• FRAGMENTO DE PÁGINA:
Las obras de Mike Wilson, si bien presionan arriesgadamente sobre la forma tradicional de la novela, reclaman para sí mismas ese género literario, que a la vez confirman y cuestionan. Esa actitud doble, de afirmación y negación, se puede advertir en
Leñador, en
Ártico y, desde luego, también aquí, en
Ciencias ocultas.
La novela gira en torno a una escena, una escena que Wilson selecciona entre los tópicos de la tradición de la novela, un lugar común de la narración novelística, una escena que es imposible que un lector de novelas no haya leído alguna vez: un crimen ocurrido en una habitación cerrada. Esta escena ha sido, por cierto, abordada una y otra vez por los cultores del genero policial, desde su fundador (Poe, en
Asesinato en la calle Morgue, escribe una narración paradigmática) hasta las numerosas variantes que ofrecen escritores contemporáneos. Sin desechar la vena paródica, esa escena es elegida porque, más allá de ese género, como lo han subrayado algunos estudiosos, es a partir de ella que se estructura el modelo del relato tradicional con todos los elementos y sus supuestos. El enigma que involucra esta escena viene a ser una metáfora del problema científico y el narrador —el detective— es el científico que debe resolver una ecuación, sobre la base de la observación cuidadosa y la aplicación de un método apoyado en el estricto principio de causalidad, que permite concebir el mundo como un cosmos, sujeto a un orden racional descifrable, y no como un caos que oculte el absurdo. Estos supuestos son el blanco último de esta novela de Mike Wilson.

Datos recopilados:

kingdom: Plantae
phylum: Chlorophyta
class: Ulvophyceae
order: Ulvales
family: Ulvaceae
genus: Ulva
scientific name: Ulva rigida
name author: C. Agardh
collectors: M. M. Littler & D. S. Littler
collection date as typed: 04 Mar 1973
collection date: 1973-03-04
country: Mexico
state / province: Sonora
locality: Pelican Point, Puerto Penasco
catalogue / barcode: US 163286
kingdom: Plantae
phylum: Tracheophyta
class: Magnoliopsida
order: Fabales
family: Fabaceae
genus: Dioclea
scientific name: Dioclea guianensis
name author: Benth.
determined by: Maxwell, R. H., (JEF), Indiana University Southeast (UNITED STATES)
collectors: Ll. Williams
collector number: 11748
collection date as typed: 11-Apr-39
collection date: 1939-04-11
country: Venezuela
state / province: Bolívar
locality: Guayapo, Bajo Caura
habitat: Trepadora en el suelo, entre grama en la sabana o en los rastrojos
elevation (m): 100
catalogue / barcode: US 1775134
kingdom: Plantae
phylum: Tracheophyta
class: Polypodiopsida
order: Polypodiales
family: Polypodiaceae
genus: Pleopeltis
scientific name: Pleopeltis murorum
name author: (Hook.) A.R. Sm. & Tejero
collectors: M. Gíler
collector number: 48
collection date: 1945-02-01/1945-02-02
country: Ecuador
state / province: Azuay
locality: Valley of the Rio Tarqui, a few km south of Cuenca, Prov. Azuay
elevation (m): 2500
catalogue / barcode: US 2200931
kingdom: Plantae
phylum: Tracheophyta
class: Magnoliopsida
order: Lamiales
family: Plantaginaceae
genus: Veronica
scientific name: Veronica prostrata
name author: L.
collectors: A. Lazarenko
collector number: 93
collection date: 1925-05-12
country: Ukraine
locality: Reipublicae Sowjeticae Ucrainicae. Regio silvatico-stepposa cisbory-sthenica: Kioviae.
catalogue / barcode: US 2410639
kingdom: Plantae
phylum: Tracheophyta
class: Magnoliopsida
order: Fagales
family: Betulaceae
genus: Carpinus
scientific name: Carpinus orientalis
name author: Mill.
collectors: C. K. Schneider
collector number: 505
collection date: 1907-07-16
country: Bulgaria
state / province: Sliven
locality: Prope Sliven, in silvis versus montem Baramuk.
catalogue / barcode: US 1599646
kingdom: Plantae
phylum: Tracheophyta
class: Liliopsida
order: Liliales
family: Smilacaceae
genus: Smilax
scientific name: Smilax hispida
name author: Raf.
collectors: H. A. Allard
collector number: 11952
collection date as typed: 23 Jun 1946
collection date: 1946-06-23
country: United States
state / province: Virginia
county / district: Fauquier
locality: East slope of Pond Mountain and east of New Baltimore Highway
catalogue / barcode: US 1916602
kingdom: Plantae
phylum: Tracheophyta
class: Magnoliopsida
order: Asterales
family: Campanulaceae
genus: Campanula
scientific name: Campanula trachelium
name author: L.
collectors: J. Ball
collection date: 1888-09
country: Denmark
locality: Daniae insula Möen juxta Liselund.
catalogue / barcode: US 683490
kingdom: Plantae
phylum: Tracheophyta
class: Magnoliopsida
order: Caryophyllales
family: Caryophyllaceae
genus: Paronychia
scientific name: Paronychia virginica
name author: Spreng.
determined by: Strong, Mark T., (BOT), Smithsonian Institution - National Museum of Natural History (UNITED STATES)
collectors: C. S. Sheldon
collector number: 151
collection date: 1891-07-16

• SOBRE ESTA TAREA: Por favor, cita textualmente del fragmento sobre las novelas de Mike Wilson el tramo que va desde "Las obras de" hasta "Ciencias ocultas.". El material no tiene relación con el fragmento sobre las novelas de Mike Wilson.

• SOLUCIÓN ESCRITA:
Las obras de Mike Wilson, si bien presionan arriesgadamente sobre la forma tradicional de la novela, reclaman para sí mismas ese género literario, que a la vez confirman y cuestionan. Esa actitud doble, de afirmación y negación, se puede advertir en
Leñador, en
Ártico y, desde luego, también aquí, en
Ciencias ocultas.